Tale questione s'incarna drammaticamente nella figura di Pio XII, anche se non riguarda solo lui ovviamente. Il suo è stato il tempo della guerra, delle deportazioni, del male estremo della Shoah. Chi fu Pio XII? Per Pier Paolo Pasolini un «papa enigmatico». Su di lui si è aperto un dibattito che dura da almeno sessant'anni e che ha visto contrapporsi - come scrive Giovanni Coco - «due irreali e grottesche rappresentazioni»: un «pavido e cupo manichino [...] complice più o meno consapevole dello sterminio del popolo ebraico» oppure, in maniera diametralmente opposta, «un intrepido difensore dei perseguitati, dipinto a tinte agiografiche». Insomma il «papa di Hitler » o il «papa degli ebrei»?
Due rappresentazioni così lontane, da non consentire un dibattito argomentato, ma solo la polemica. Il lavoro degli storici si è inserito in questa divaricazione di prospettive, cercando di ricostruire la storia di Pio XII, in particolare su quell'aspetto centrale che è la Seconda guerra mondiale. Anche se il suo pontificato va ben oltre la guerra, altri tredici anni, carichi di sfide e problemi.
Il lavoro storico su papa Pacelli è stato quindi faticoso, perché impigliato nella rete di un dibattito cristallizzato e pieno di luoghi comuni. Ma questa è la fatica dello storico, se vuole sminare il campo della ricerca in modo che gli sia consentito «comprendere» e non «giudicare» (dove il giudizio si appiattisce talvolta sul pregiudizio). Del resto il «polverone» suscitato su Pio XII fa parte anch'esso della sua storia. Per tanti cattolici europei (in genere con l'eccezione dei polacchi), americani, latinoamericani, è stato un grande papa, quasi un mito, che andava difeso. Per i non pochi critici, era il simbolo di un cattolicesimo autoritario e incentrato su se stesso.

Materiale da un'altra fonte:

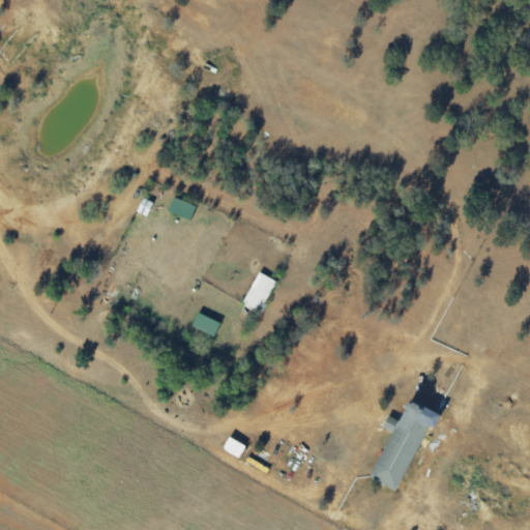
[(168,211),(190,219),(196,205),(173,197),(168,211)]
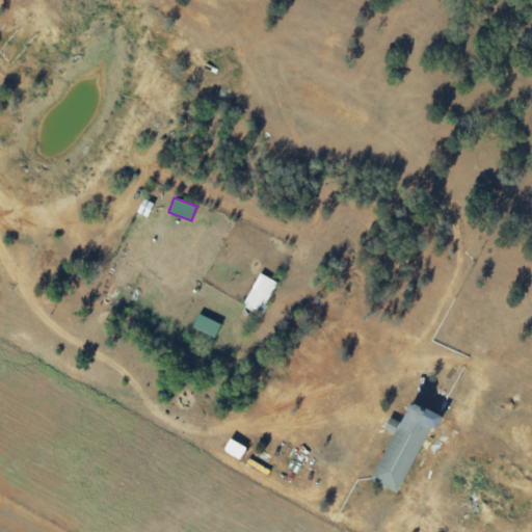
[(262,311),(277,282),(260,273),(244,301),(262,311)]
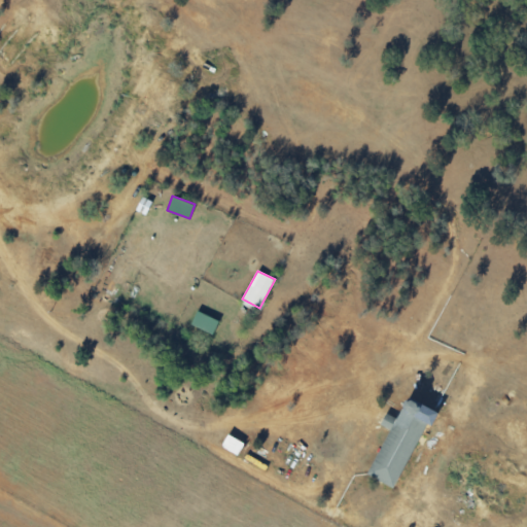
[(190,325),(213,335),(218,320),(197,311),(190,325)]
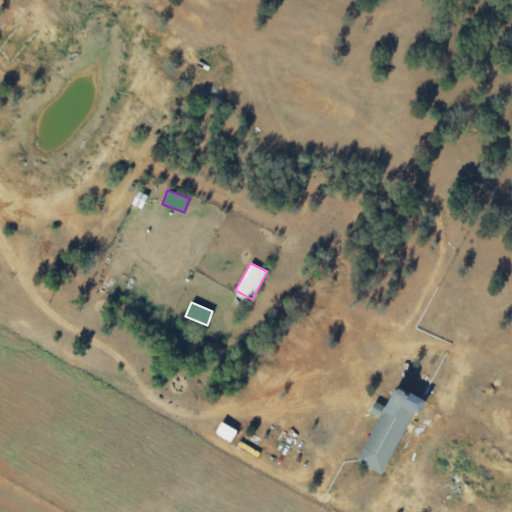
[(378,417),(357,461),(384,474),(417,403),(405,398),(407,393),(395,387),(386,406),(375,401),(369,413),(378,417)]
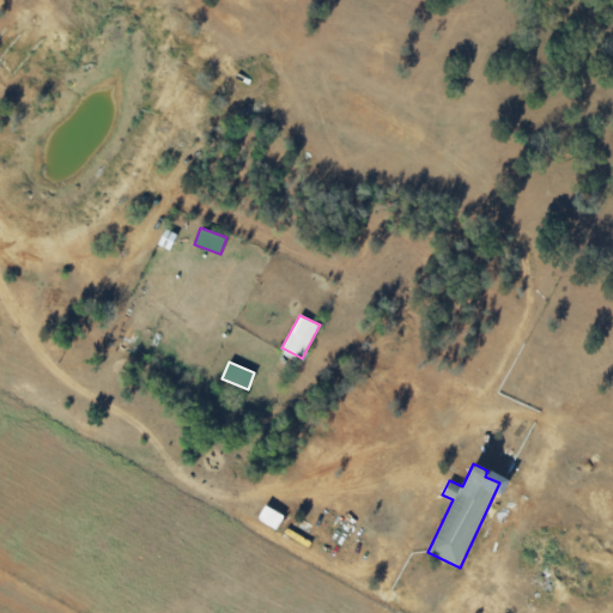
[(258,519),(277,529),(284,516),(265,505),(258,519)]
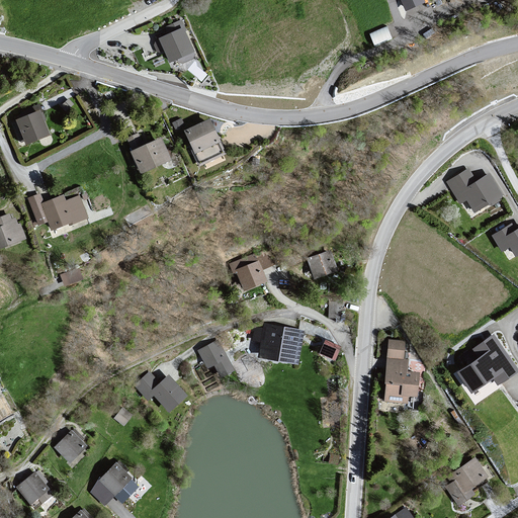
[(424,0),(401,0),(406,11),(426,3),(424,0)]
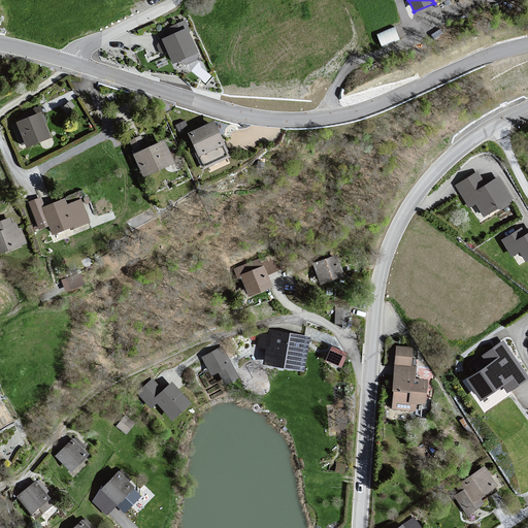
[(378,30),(382,40),(399,35),(396,25),(378,30)]
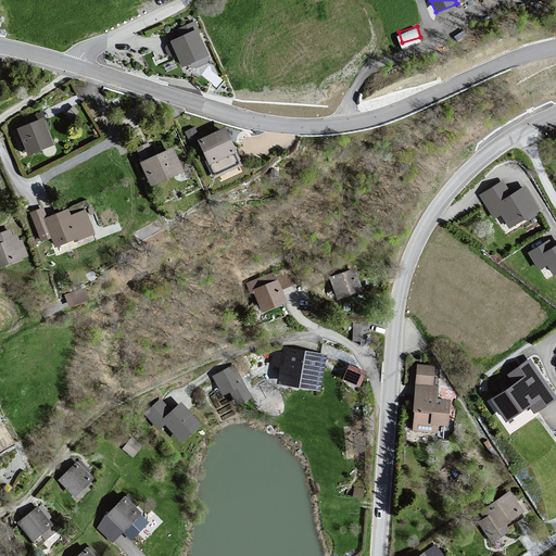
[(199,32),(169,42),(184,68),(213,57),(199,32)]
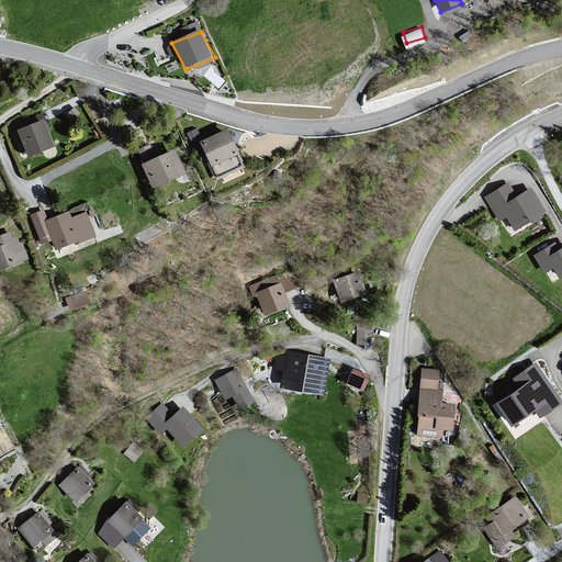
[(44,121),(19,131),(14,133),(23,153),(27,152),(30,156),(54,145),(44,121)]
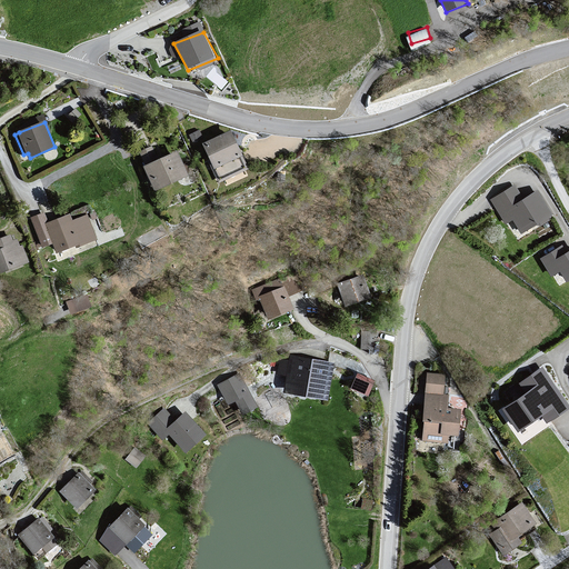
[(231,132),(206,143),(215,165),(212,166),(219,180),(248,168),(231,132)]
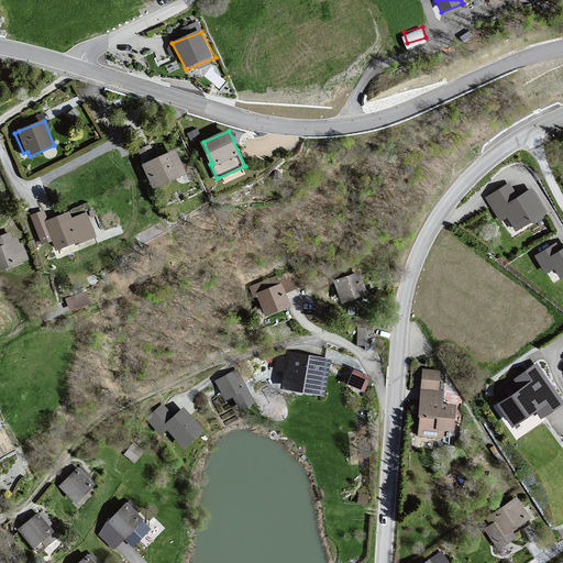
[(176,152),(144,164),(153,186),(185,173),(176,152)]
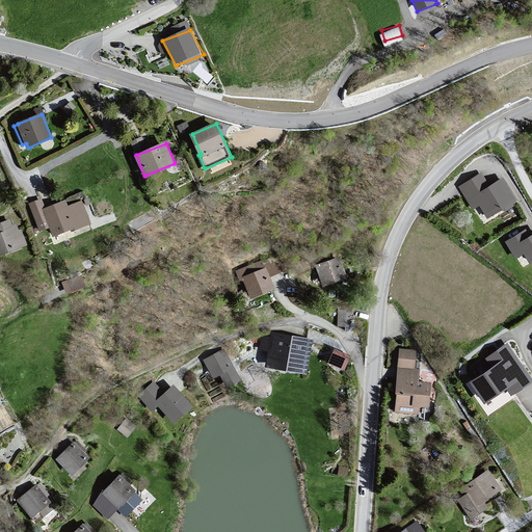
[(481,175),(460,186),(473,208),(480,204),(487,216),(514,201),(502,180),(496,184),(488,188),(481,175)]
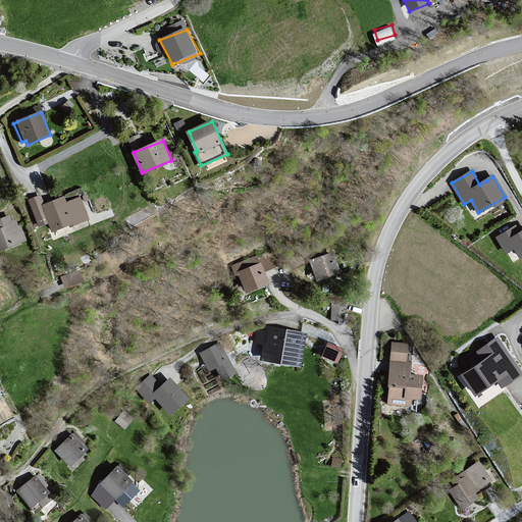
[(80,186),(66,190),(67,196),(82,192),(80,186)]
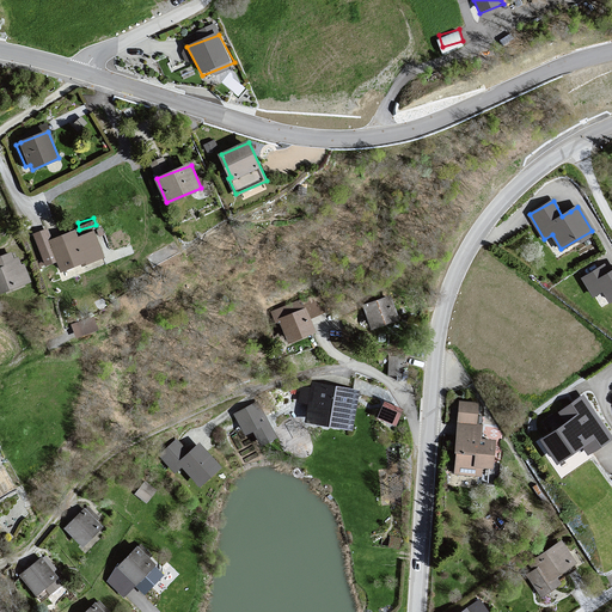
[(48,230),(34,234),(47,263),(50,265),(60,262),(65,273),(85,264),(87,267),(108,257),(96,232),(81,238),(78,231),(53,240),(48,230)]
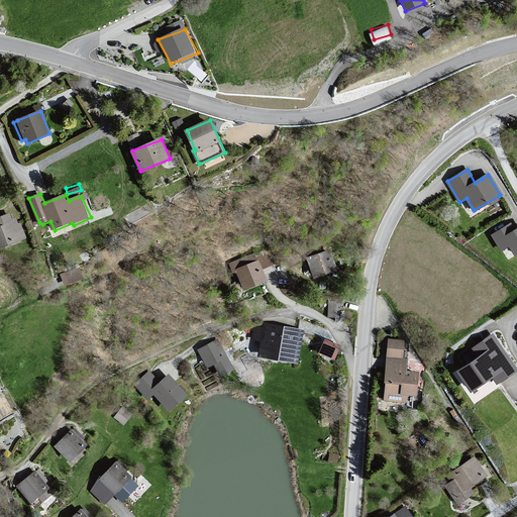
[(11,214),(0,217),(0,247),(1,249),(25,241),(18,218),(13,220),(11,214)]
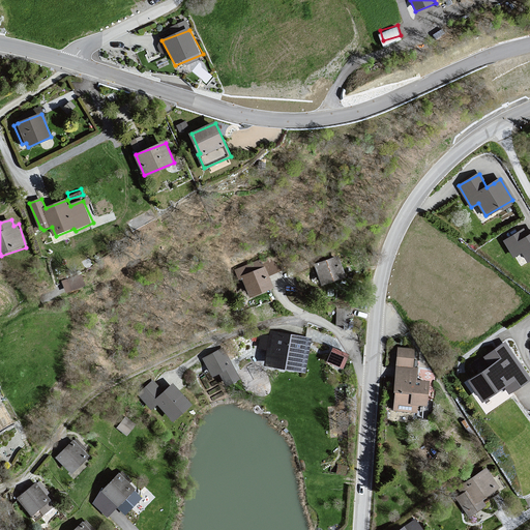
[(524,230),(503,241),(513,260),(523,256),(529,262),(529,261),(529,235),(528,237),(524,230)]
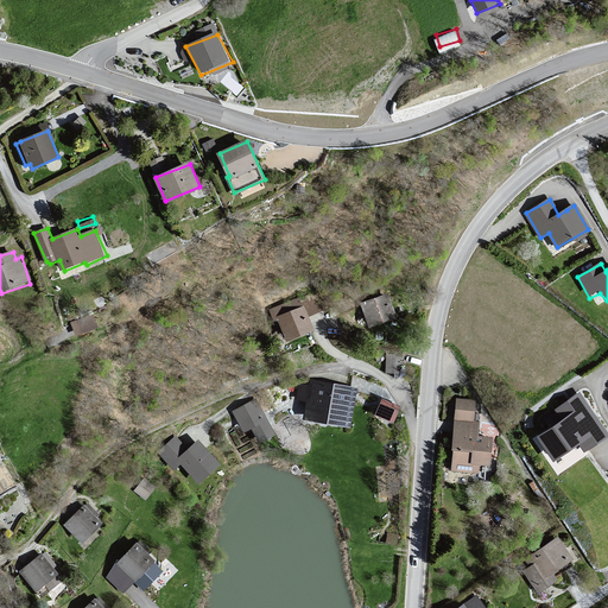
[(315,293),(271,310),(274,320),(279,318),(280,323),(287,340),(301,335),(312,330),(308,315),(322,310),(315,293)]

Gli studiosi di Pio XII, della Chiesa e della guerra hanno incontrato un'altra difficoltà: la chiusura per gli anni di papa Pacelli dell'Archivio Segreto Vaticano, secondo le regole dell'istituzione che prende il suo tempo a preparare scrupolosamente la massa dei documenti conservati. La fonte principale su Pio XII non era accessibile. Paolo VI, quel Giovanni Battista Montini, intimo collaboratore di papa Pacelli fino al 1954, con la sua acuta sensibilità, fu consapevole della difficoltà per gli studiosi e dell'imbarazzo della Santa Sede (quasi ci fossero zone da negare alla ricerca). Tanto che, dal 1965, cominciò a far pubblicare i documenti vaticani redatti durante la guerra: un'operazione di undici volumi, l'ultimo del 1982.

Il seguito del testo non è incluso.